Questions to Answers

As the light from the sun limps weakly through the clouds, I bask in it. I feel like a sea lion on a black rock – exposed but warming slowly from its connection with the solidity underneath me. There is a sense of expectation – of change – in the air…in MY air…. There is nothing that invigorates me more than a sense of the unknown approaching with the rapidity of a bullet train. And nothing makes me feel more afraid or more alive.
Often I’ve been completely and utterly wrong – nothing huge or horrifying or wonderful has happened that I have noticed – after experiencing this particular sense of “vertigo”. Perhaps – not anything that I have noticed. Still, it energises me and at those times I feel strong enough to carry the burdens of Sisyphus. Afterwards, it leaves me wondering. It leaves me with more questions than answers.

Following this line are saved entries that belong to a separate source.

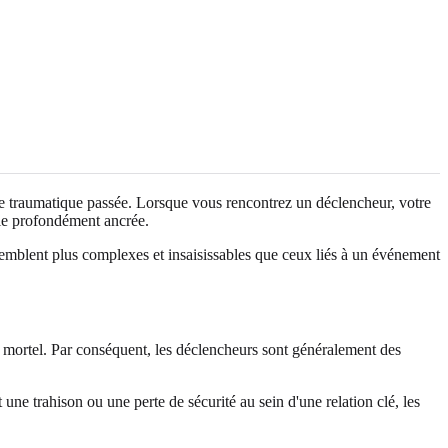
ce traumatique passée. Lorsque vous rencontrez un déclencheur, votre
vie profondément ancrée.
emblent plus complexes et insaisissables que ceux liés à un événement
t mortel. Par conséquent, les déclencheurs sont généralement des
ne trahison ou une perte de sécurité au sein d'une relation clé, les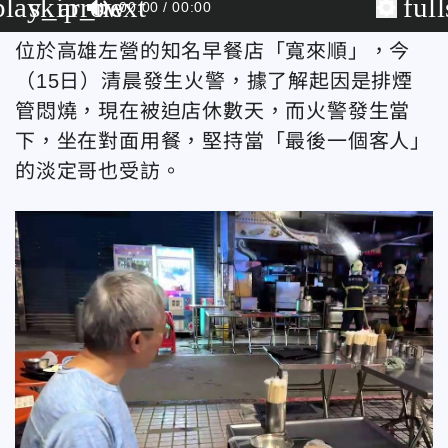
play_arrow
skip_next
ful
00:00
00:00
位於高雄左營的知名早餐店「寬來順」，今
（15日）清晨發生火警，據了解起因是排煙
管悶燒，現在被迫店休數天，而火警發生當
下，坐在對面用餐，堅持當「最後一個客人」
的淡定哥也受訪。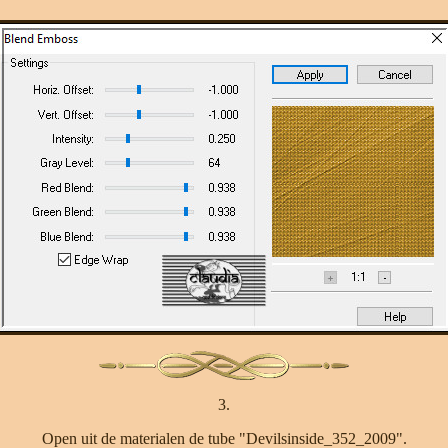
3.
Open uit de materialen de tube "Devilsinside_352_2009".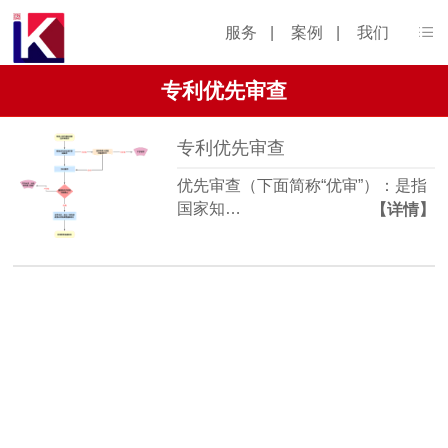
服务
|
案例
|
我们
专利优先审查
专利优先审查
优先审查（下面简称“优审”）：是指
国家知…
【详情】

I wonder at this perceived courage – that peculiar blend of knowledge and action mixed with fear. Put a squash racquet in my hand, and I’ll play anyone till I drop…even if it means dragging my broken and scarred body to the end of its endurance. Point to a mountain and dare me, and I’ll start climbing – even if I risk a fall onto something nasty many metres below – or a heart attack these days, more like. Put me on a water ski, travelling on a thin piece of wood (or Kevlar) at 50 kilometres per hour with nothing between myself and the concrete clad (at that speed) water below and I’ll hang on until my arms go numb from exhaustion. Put an oxygen tank and a wetsuit upon my person, and I will soar happily within the element of water as long as the breathable air lasts. Place me on the back of a feisty stallion that hasn’t been ridden in a while, and I’ll stick to that thing like a gnat on an elephant’s ear – until brushes me off against a boxthorn hedge, or a barbed wire fence. Then I’ll get back on again.
Courage or stupidity?
Tell me I am going to meet the man of my dreams and become “betrothed” again – and I will lock down faster than a nuclear power plant on full scale leak-alert.
Fear? How utterly bizarre! I have lived fully and completely in many moments of physical danger. But the mere possibility of emotional pain at some point in an unknowable future frightens me more than facing war, pestilence, an approaching tsunami, or the rumble of the biggest earthquake imaginable. How is it that something so seemingly small can have that affect? I know I am not alone in such things. One of my closest and dearest friends will happily stand on a stage in front of thousands of people and play music that he has composed, waiting for acceptance (or otherwise) from a group of strangers who mean nothing to him whatsoever. No problemo. And yet – he dissolves in terror at the mere thought of “committing” to another human being in a loving relationship.
Ah the power of emotion! We fall in love, we fall out of love – or someone falls out of love with us. Lives are changed irrevocably due to that mere emotional connection – people have taken their own lives because of the pain of a broken heart. Some have taken others’ lives. Wars have broken out due to the threat of loss of loved ones and at the merest threat of a change in our “safe” environment.
All that I do, all that I know, all that I remember – is attached to an emotion of some kind during my life. I hear a song and I am 16 again, walking hand in hand with my very first boyfriend. I smell meat roasting and I am back at home, waiting for my mother to serve dinner on a cold winter’s evening in Christchurch. I hear a child cry in the distance, and I am suddenly chasing my toddler across the sand at the beach as she squeals in delight – many years ago. Memories of pleasure.
I climb Mt Taranaki at age 14 – and I realise I am doing it to make someone proud of me – my father. When he doesn’t comment on my achievement, I felt more pain in my heart than I felt in my jellied and aching legs and arms at that time. Memories of rejection and pain.
I sense from somewhere that the key to our true happiness is in maintaining control of our own feelings, of not allowing these to be defined by others, but ensuring they are defined and decided by ourselves alone. And I also know – no matter what – I cannot fall in love with someone by simply “deciding” to.
The mysteries keep me breathing – and will keep me searching I think, long after my last breath escapes me. “Ask and you shall receive”. Receive what? More questions?? Oh, I sure do hope so.